Пожалуй самым знаменательным событием в нашей семье была покупка первого советского телевизора КВН и линзы, заполненной дистиллированной водой, которую можно было купить в аптеке. На наиболее важные передачи приглашались соседи, с которыми поддерживались дружеские отношения. Я думаю, что отец был горд тем, что мог позволить себе купить достаточно дорогой тогда телевизор.

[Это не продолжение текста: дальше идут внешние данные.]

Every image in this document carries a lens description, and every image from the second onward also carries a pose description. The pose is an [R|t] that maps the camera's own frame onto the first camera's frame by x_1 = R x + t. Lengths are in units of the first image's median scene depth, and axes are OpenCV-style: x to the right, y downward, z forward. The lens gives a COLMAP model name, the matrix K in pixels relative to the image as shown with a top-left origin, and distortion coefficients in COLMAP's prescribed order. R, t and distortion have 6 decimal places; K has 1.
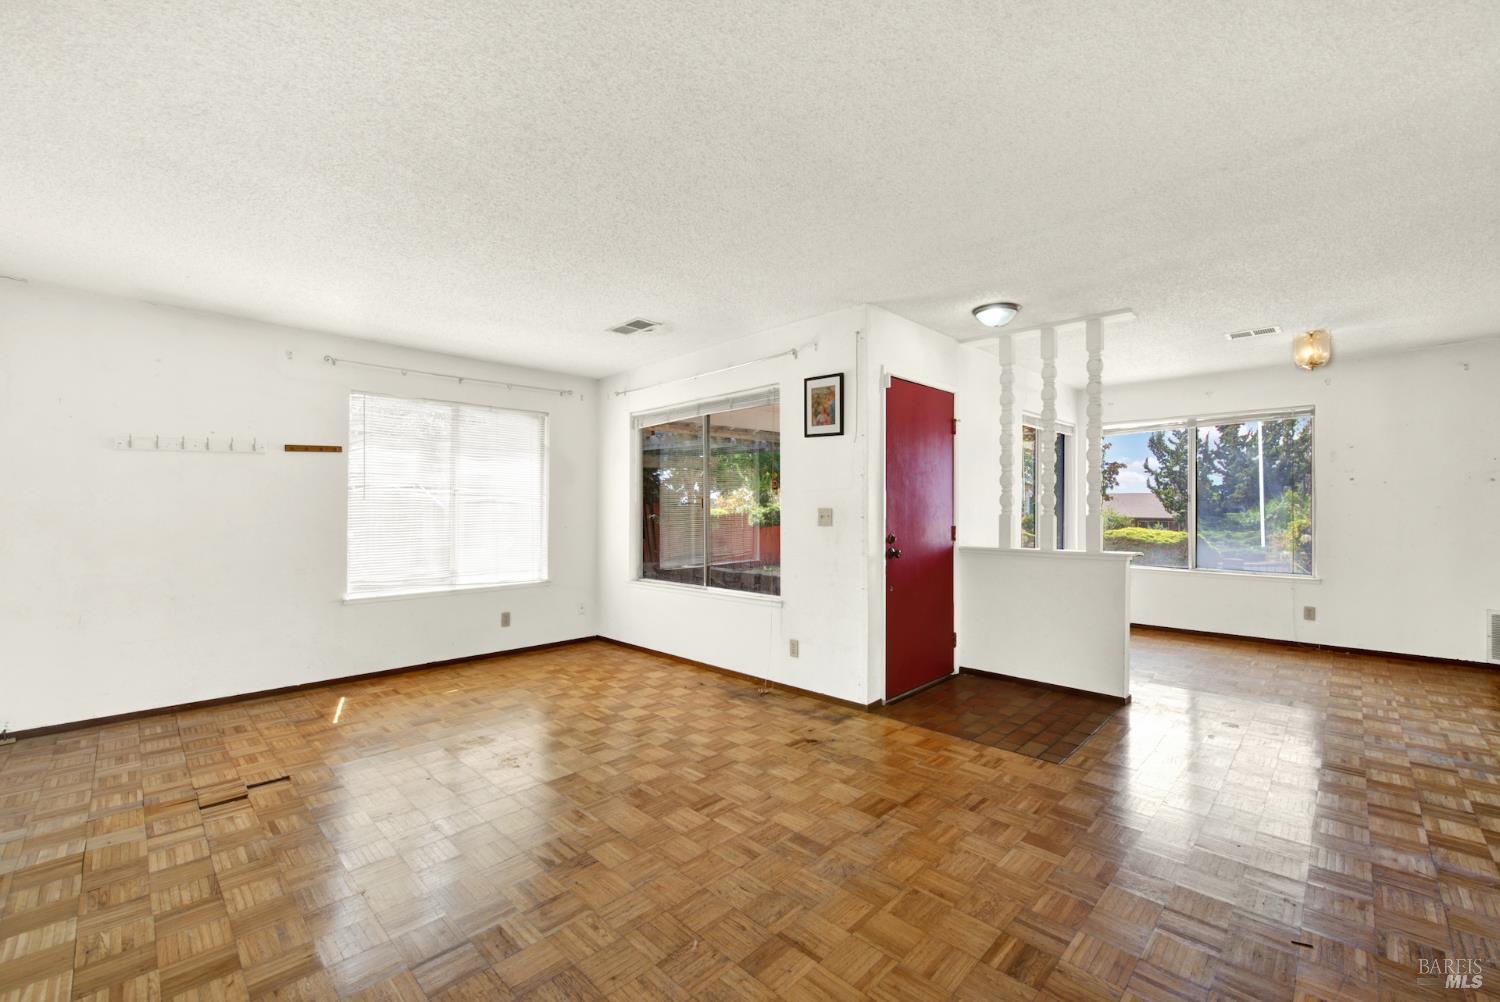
lens RADIAL K [[617.0, 0, 756.0], [0, 617.0, 502.3], [0, 0, 1]] dist [0.003125, -0.003420]
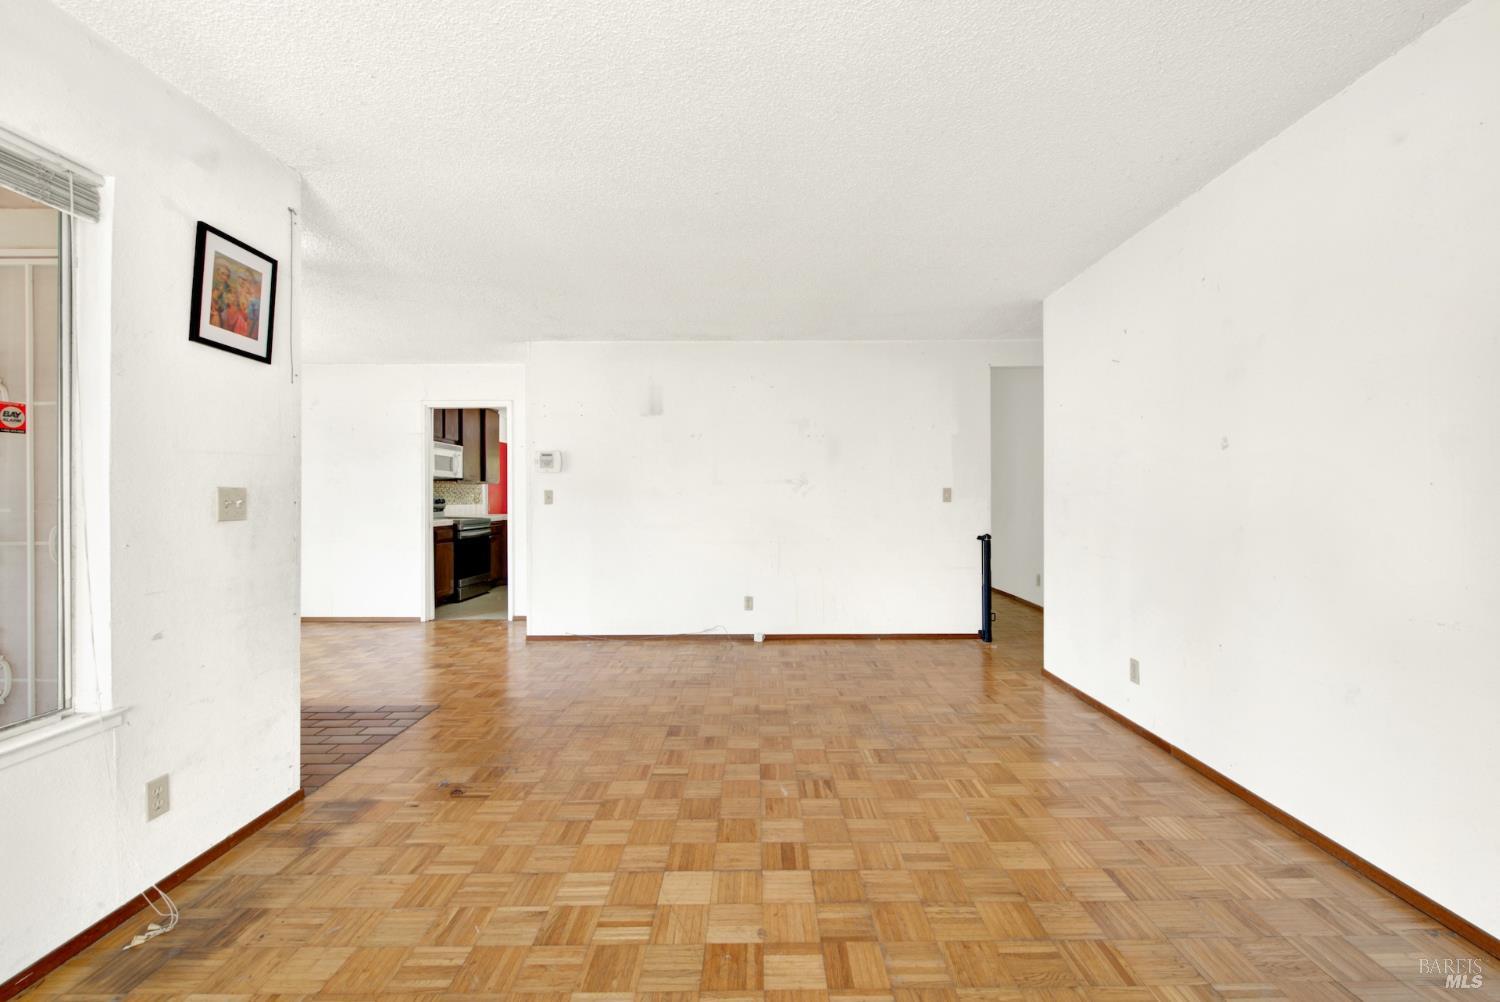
lens RADIAL K [[617.0, 0, 750.0], [0, 617.0, 497.1], [0, 0, 1]] dist [0.003125, -0.003420]
pose [[-0.692126, -0.002790, 0.721771, -0.594636], [-0.005277, 0.999985, -0.001195, 0.016324], [-0.721757, -0.004635, -0.692131, 1.058593]]
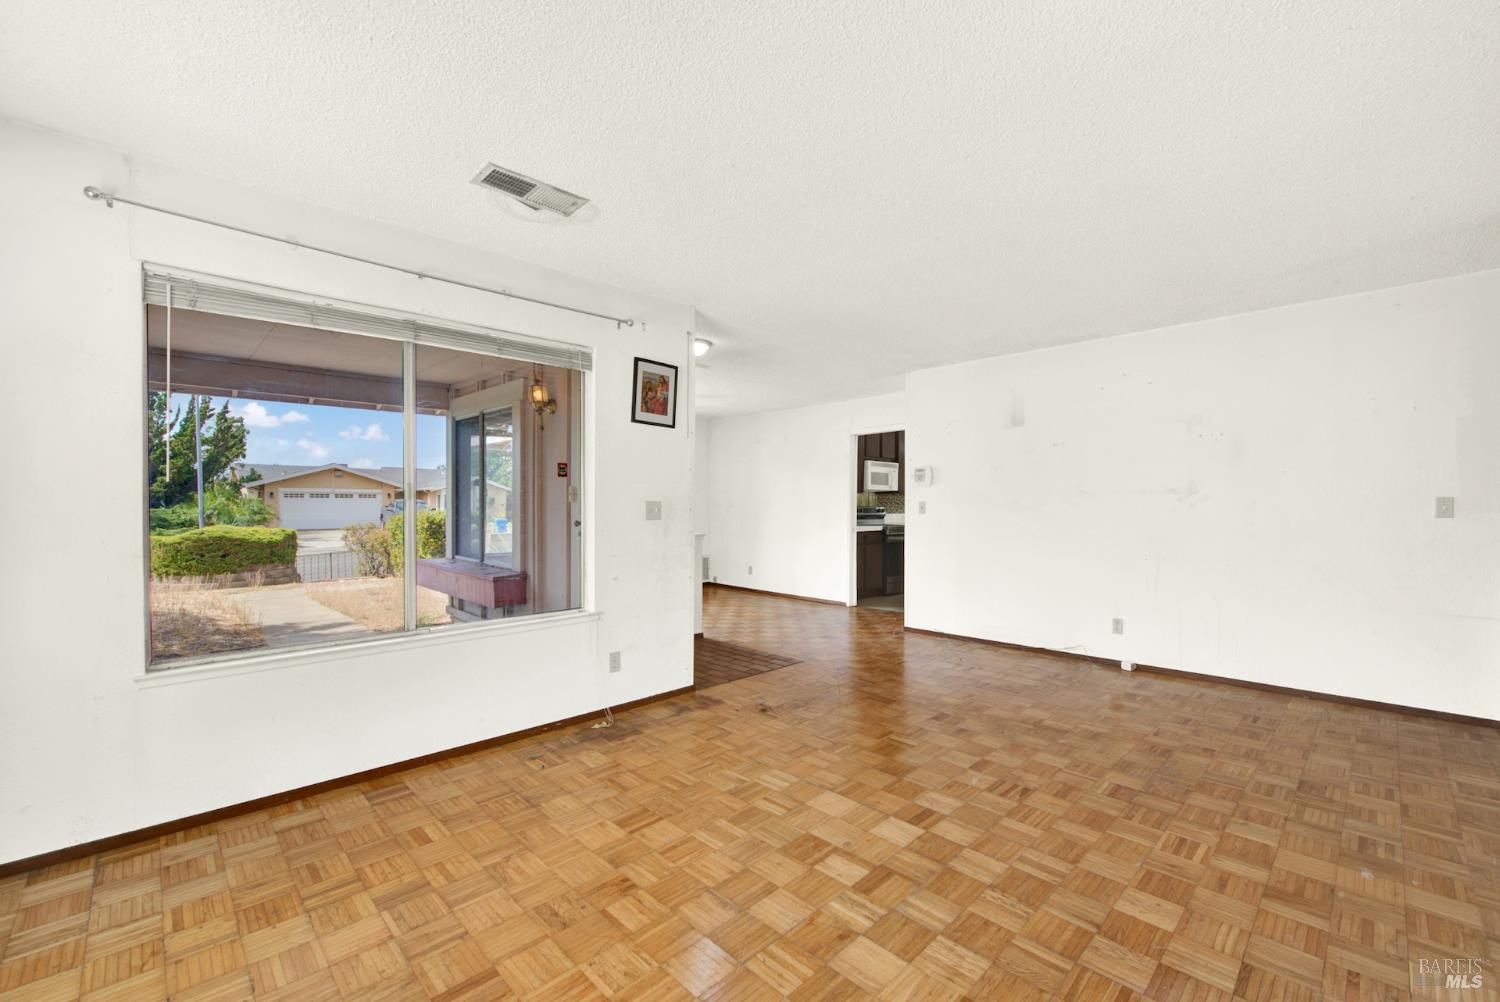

Пытаясь вспомнить отца и события в семье связанные с ним, я с сожалением и досадой обнаруживаю, что не так уж много в моей памяти. Повидимому, существуют объективные и субъективные причины этого. Фактически я знаю отца с 50-х годов, не лучшего времени нашей жизни. Мне кажется он тяжело переживал потерю армии, звания, должности . Возможно, это сломало его. И я уже не видел его таким как на пражской фотографии. Но мне очень хочется помнить его молодым и смеющимся.
Я любил отца тихой, незаметной для меня любовью. И, наверное, поэтому горько плакал, когда звонок из Америки принёс неожиданную весть о его смерти в 85 лет. И я написал стихи.
Окончен счёт прошедшим дням
И начат счёт небытия.
День смерти заменяет нам
Рожденья день уж навсегда.
И отмечает память наша
Лишь день печали и тоски,
А жизни выпитая чаша
Уже разбитая в куски
Забыта ....
Декабрь 2005 года
P.S. От отца у меня остались его американские часы и старая, с треснувшей деревянной ручкой, кисточка для бритья.